Ночью, на нейтральную полосу между двумя армиями выдвинулись пластуны, и началось веселье. Мастера скрадывания вчистую вырезали секреты и караулы утомленных боями и изморенных скудным пайком царских солдат, а после этого, подобравшись к оборонительным валам на берегу реки Усмань, всю ночь перекликались с солдатами.
– Эй, робяты!
– кричали наши.
– Бейте своих офицеров и к нам переходите! Нечего, за царя-Антихриста свою кровушку проливать!
– Ага, - отвечали им, - мы выйдем, а вы нас в кандалы и туркам продадите!? Знаем мы про это!
– Тю! Ты чи сказився, солдат!? Яки таки турки, мы люди веры православной, и только с врагами жестоко поступаем! Беги к нам! Дадим жупан, обувку справную, фузею при тебе оставим, и станешь ты вольным человеком, а не рабом!
– Боязно и не верим мы вам!
– Это зря, у нас много бывших царских солдат, с Камышина, с Воронежа, с Царицына, и даже с Астрахани. Про полк Бернера слыхал, что в Астрахани стоял?
– Ну, слыхал, и что?
– А ничто. Солдаты своего полковника-иноземца на штыки вздели, и теперь они гвардейский полк Астраханской республики, живут вольно, довольствие получают в полной мере, и оплату в серебре.
– И много им платят?
– Пока немного, по три рубля в месяц, но обмундирование, оружие и припасы все за счет городской казны.
– Брешешь, наверное.
– Чтоб мне пусто было, именем господа Бога нашего Исуса Христа клянусь.

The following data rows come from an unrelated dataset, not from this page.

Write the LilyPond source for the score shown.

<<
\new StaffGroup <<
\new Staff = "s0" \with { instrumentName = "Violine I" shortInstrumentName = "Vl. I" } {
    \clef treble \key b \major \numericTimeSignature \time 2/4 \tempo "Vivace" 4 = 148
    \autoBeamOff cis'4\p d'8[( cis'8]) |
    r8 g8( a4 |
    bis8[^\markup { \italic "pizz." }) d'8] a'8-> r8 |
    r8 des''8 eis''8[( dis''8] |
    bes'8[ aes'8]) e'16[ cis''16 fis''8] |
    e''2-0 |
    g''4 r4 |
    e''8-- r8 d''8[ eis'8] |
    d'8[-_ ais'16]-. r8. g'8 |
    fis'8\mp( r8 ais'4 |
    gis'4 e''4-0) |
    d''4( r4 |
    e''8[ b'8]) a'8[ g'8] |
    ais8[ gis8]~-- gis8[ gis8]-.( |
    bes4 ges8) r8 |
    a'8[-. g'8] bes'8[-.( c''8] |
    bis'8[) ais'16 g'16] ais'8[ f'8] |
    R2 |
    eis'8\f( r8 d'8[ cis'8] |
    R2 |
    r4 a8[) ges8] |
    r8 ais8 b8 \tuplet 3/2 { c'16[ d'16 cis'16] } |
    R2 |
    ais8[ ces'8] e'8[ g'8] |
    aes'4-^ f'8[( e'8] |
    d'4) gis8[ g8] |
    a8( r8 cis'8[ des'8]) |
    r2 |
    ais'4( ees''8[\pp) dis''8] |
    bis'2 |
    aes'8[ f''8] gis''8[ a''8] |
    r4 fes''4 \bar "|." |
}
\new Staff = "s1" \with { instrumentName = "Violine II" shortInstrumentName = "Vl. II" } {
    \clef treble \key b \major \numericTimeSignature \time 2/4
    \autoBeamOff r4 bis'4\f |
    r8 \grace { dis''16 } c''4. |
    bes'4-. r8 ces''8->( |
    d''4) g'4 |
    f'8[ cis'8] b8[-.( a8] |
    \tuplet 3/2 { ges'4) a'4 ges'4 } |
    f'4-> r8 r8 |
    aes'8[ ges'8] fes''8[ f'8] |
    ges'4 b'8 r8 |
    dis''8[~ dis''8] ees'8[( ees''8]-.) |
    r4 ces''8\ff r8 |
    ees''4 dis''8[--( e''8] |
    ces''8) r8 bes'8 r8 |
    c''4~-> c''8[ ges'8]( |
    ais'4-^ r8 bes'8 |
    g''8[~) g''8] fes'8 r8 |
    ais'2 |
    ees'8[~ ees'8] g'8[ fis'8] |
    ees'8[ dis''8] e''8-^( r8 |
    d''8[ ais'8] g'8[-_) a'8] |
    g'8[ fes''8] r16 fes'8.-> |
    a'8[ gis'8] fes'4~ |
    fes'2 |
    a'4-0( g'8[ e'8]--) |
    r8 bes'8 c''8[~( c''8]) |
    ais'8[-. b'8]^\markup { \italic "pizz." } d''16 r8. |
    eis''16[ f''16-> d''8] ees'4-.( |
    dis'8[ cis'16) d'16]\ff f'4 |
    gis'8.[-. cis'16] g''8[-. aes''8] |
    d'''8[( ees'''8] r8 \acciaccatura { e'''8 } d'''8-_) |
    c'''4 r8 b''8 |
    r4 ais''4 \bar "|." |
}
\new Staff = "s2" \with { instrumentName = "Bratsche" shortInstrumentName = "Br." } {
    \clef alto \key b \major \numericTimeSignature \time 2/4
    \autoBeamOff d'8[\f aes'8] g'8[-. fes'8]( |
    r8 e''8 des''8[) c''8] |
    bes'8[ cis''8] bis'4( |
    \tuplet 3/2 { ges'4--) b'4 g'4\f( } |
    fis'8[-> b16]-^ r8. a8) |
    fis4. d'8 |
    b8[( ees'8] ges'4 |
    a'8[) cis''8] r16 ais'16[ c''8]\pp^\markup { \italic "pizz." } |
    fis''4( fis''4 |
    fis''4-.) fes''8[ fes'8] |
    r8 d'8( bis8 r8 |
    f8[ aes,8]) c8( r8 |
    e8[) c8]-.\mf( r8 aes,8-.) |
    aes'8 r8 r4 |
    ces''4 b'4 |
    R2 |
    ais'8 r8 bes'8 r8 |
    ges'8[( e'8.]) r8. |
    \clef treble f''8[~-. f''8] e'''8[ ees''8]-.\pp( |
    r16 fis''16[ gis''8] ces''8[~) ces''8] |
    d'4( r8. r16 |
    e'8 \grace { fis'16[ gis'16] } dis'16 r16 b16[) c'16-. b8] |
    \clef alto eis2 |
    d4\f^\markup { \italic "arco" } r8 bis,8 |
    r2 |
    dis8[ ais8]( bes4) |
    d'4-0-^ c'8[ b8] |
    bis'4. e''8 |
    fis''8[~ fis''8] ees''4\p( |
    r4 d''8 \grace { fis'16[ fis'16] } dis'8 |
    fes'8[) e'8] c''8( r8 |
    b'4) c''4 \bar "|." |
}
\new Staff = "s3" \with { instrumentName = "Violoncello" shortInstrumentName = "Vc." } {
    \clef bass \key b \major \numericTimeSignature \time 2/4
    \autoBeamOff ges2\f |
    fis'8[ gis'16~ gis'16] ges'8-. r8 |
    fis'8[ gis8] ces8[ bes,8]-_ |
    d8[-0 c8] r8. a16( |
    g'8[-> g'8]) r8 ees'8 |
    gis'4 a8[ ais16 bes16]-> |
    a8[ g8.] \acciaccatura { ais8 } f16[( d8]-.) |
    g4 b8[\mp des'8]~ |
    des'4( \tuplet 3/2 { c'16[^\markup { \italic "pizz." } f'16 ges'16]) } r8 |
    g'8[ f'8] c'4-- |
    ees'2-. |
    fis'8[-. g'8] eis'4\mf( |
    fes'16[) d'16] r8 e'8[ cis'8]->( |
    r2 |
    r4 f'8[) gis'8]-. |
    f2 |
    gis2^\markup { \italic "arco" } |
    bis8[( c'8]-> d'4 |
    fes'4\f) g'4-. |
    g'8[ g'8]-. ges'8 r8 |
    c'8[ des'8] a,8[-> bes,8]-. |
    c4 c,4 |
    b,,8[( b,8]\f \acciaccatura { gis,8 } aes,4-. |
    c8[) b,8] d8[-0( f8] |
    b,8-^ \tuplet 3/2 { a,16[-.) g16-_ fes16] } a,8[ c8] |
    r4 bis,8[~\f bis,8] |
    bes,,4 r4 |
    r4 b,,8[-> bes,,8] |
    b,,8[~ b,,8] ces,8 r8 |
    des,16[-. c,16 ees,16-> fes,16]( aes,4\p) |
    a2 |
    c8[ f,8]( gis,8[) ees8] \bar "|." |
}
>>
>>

– А ты, по словам твоим, видать, что старовер.
– Да, это так, по старым, дедовским канонам, все обряды справляю, и на это у нас никаких гонений нет.
– Подумать надо!
Все это происходит в ночной темноте, хоть глаз выколи, и в разговор пластуна и солдата неожиданно вмешивается голос офицера, хорошо понимавшего, что здесь и сейчас происходит:
– Отставить! Ерофеев, смирно! Каналья!
– Ваш бродь, да я...
Звуки хлестких пощечин и снова голос офицера, который обращается к пластунам:
– Бунтовщики, вы еще здесь!?
– Мы не бунтовщики, но мы здесь.
– Не будет к вам перебежчиков, так что не рвите горло. Все наши солдаты и драгуны кровью ваших пленных казаков замараны, поэтому будем завтра биться, и разобьем ваше проклятое мятежное племя.
– Кто и кого разобьет, офицерик, мы еще посмотрим, а насчет солдат, я так скажу, что они люди подневольные, и грех свой искупить, в отличии от тебя, они завсегда смогут.